Deciphering the sail

Scientists have long debated the point of tall spinal sails on other animals. The main ideas fall into three groups: temperature control, energy storage, and visual display.

A radiator-style sail would help soak up morning sun or shed heat in the wind. A fatty hump could bank reserves during lean times.

But when spines are very tall and concentrated in showy zones, the display argument tends to carry more weight.

In social animals, visible structures can help individuals sort out rivals, pick mates, or keep peace without constant fights.

Istiorachis macarthurae fits that pattern. Its spines resemble billboards more than radiators, with height amplified beyond what a purely mechanical or thermal function would likely require.

In that light, a display role rises to the top – they were probably just showing off to attract mates.

Finding a place on the family tree

Istiorachis macarthurae belongs to the iguanodontians, relatives of Iguanodon and ancestors of the later duck-billed hadrosaurs.

Within that larger clan, it groups among styracosternans – generally medium- to large-bodied herbivores that probably moved on all fours most of the time and could rear up when needed.

The Wessex Formation, which preserves rivers, floodplains, and periodic wildfires, has yielded many iguanodontian discoveries.

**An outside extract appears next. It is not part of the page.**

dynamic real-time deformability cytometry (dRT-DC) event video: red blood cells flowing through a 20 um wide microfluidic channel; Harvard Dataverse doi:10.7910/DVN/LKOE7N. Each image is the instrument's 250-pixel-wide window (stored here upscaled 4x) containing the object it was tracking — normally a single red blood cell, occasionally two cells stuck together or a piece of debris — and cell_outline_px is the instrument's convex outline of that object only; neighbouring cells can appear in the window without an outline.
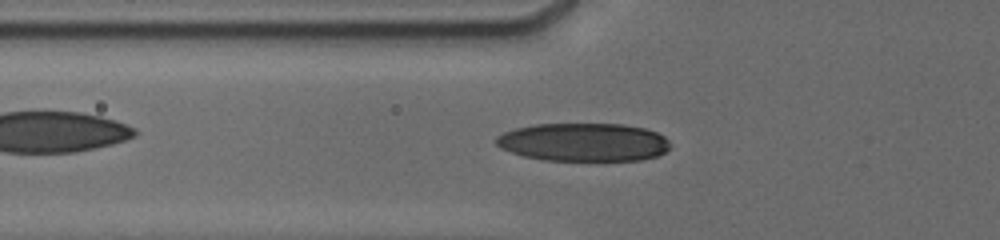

It records a stretch in the Early Cretaceous when these plant-eaters were branching into new forms as ecosystems shifted.

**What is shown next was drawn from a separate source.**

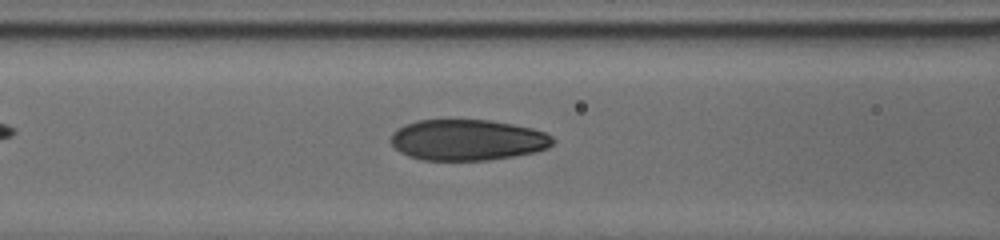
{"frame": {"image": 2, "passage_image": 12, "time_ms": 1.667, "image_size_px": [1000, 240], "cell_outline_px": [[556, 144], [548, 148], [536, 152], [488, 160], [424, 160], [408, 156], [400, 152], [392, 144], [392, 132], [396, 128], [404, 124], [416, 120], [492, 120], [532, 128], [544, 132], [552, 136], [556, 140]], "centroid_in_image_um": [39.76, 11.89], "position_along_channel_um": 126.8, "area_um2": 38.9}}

Finding Istiorachis macarthurae

This was not a brand-new dig. The key step was a fresh, systematic look at fossils already in the Dinosaur Isle museum collection.

Museum drawers work like time capsules: specimens gathered decades ago can solve today’s puzzles once new comparisons or methods are brought to bear.

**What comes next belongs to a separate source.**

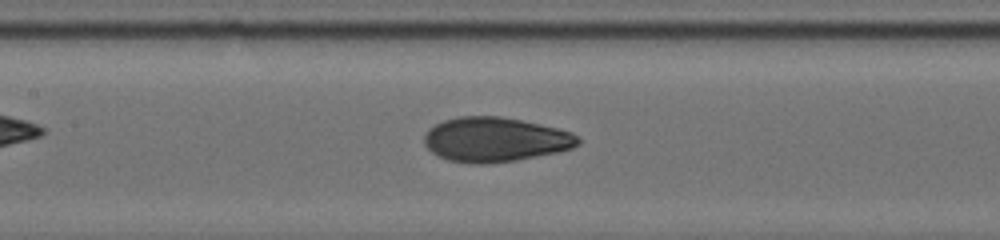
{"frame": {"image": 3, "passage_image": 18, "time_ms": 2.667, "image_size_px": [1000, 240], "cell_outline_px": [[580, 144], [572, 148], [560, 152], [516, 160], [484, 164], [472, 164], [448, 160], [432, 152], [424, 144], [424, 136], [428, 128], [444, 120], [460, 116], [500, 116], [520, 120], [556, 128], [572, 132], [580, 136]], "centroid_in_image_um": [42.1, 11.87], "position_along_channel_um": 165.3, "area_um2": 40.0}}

Here, detailed study of vertebrae and pelvic bones – compared with a wider catalog of iguanodontians – showed the pieces did not match known species, justifying the new name.

Istiorachis macarthurae gen. et sp. nov. holotype (MIWG 6643). The anterior-most seven caudal vertebrae in left lateral view with neural spines reconstructed. Credit: Papers in Paleontology
Istiorachis macarthurae gen. et sp. nov. holotype (MIWG 6643). The anterior-most seven caudal vertebrae in left lateral view with neural spines reconstructed. Click image to enlarge. Credit: Papers in Paleontology

The rise of tall spines

The study also asked when and how elongated neural spines emerged across the broader group. Modest spine growth appeared by the Late Jurassic within Ankylopollexia, then became fairly common by the Early Cretaceous.

True hyper-elongation – spines several times the height of the vertebrae – shows up only in certain lineages and windows of time.

That patchy distribution hints that no single cause explains every case. Instead, different pressures likely acted in different evolutionary branches, with visual display taking a central role for forms like Istiorachis macarthurae.

Learning from Istiorachis macarthurae

Istiorachis nudges our view of herbivorous dinosaurs away from a strict focus on teeth and speed. Social signals mattered. Bodies carried cues that could change who got noticed, who won standoffs, and who reproduced.

Sexual selection can favor traits that do not boost running or biting yet still spread because they influence social success.

There is also a practical takeaway – fossil collections are living resources. New species can emerge from old boxes when someone asks a sharper question, applies updated comparisons, or notices a feature that had been hiding in plain sight.

The work draws a line from museum shelves to fresh science, and from a single skeleton to broader patterns in how dinosaurs evolved striking features that other animals could not ignore.

The full study was published in the journal Papers in Paleontology.